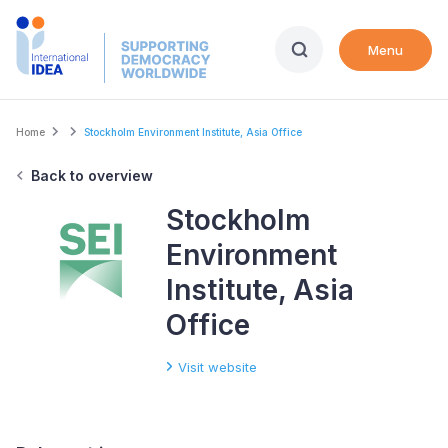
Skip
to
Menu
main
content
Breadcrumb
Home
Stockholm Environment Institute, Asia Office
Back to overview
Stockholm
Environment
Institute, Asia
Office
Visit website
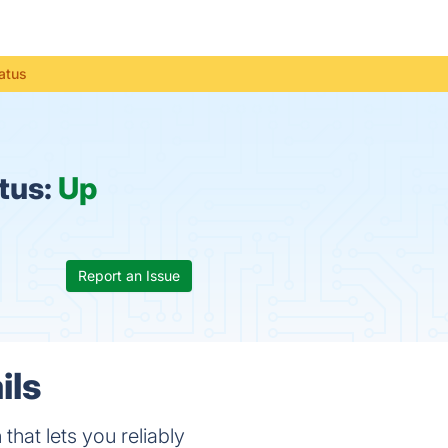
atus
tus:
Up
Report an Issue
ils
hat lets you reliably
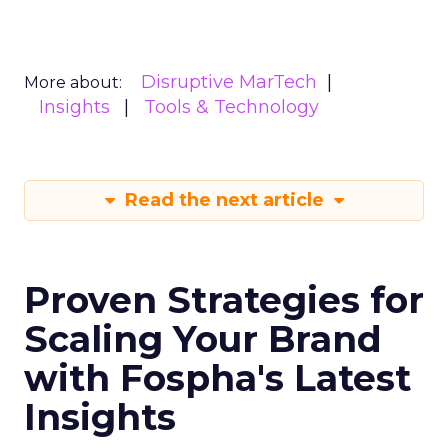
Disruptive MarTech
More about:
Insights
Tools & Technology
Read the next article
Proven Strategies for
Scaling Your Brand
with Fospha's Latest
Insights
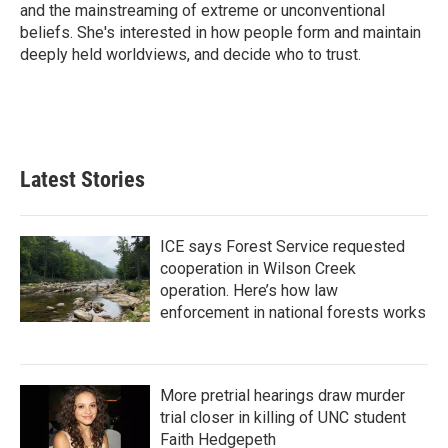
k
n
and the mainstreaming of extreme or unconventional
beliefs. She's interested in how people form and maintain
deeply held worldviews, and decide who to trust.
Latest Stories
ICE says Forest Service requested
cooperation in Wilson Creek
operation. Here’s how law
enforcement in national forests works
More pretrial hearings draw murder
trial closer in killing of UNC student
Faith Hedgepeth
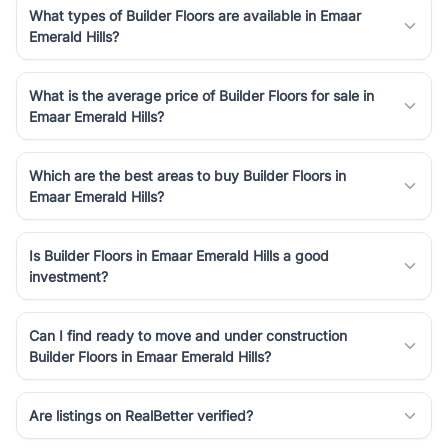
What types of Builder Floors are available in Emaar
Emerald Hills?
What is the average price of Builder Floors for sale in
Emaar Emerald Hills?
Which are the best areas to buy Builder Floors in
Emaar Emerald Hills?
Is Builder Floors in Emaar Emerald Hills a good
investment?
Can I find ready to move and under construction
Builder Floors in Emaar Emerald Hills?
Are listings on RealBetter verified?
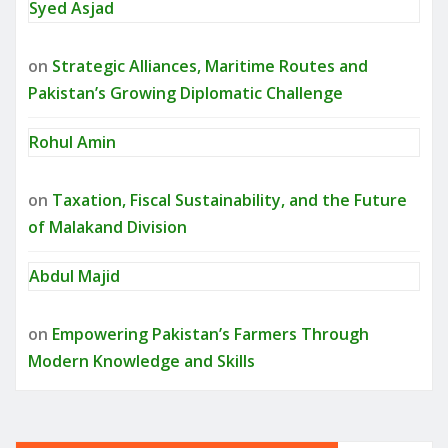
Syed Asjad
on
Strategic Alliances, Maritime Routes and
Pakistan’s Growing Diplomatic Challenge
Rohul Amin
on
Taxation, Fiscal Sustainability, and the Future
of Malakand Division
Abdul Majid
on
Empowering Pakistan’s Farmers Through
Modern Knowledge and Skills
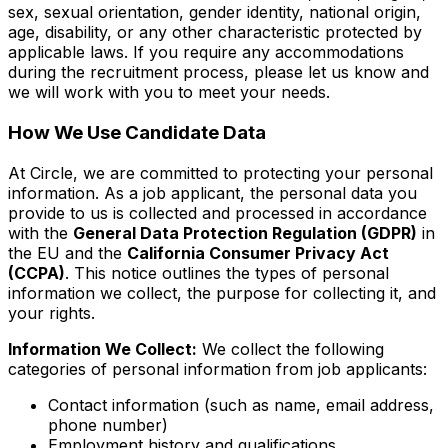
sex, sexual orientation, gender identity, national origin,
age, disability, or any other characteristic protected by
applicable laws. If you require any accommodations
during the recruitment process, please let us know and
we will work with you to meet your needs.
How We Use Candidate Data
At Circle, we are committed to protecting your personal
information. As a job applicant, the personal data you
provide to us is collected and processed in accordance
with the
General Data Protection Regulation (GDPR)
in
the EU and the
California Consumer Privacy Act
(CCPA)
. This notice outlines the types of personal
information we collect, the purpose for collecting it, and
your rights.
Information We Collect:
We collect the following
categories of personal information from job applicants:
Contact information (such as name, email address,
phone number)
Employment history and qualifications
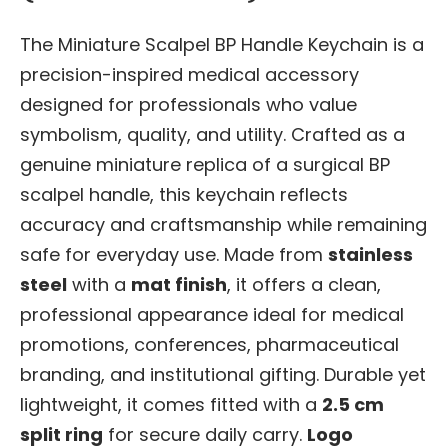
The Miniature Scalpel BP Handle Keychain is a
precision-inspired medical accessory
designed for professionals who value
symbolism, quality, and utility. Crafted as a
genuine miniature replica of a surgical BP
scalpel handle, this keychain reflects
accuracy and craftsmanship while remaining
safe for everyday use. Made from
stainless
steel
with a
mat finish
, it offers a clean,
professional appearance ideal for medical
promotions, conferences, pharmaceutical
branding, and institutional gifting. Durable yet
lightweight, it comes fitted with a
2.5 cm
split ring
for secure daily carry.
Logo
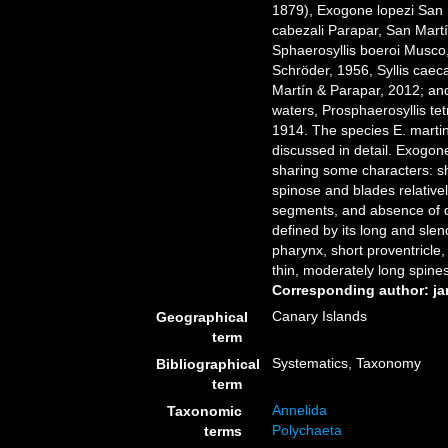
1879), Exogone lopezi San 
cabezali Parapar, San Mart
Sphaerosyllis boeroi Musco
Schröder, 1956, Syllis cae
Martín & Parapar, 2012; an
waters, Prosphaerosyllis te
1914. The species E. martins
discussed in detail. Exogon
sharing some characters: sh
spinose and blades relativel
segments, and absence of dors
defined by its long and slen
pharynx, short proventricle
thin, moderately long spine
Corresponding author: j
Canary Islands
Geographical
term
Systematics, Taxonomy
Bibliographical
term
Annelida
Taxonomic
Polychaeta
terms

**EXERCISE REQUIREMENTS:** Filter the lines above, keeping each one that contains the string "Parapar".

**PROBLEM SOLUTION:**
cabezali Parapar, San Mart
Martín & Parapar, 2012; an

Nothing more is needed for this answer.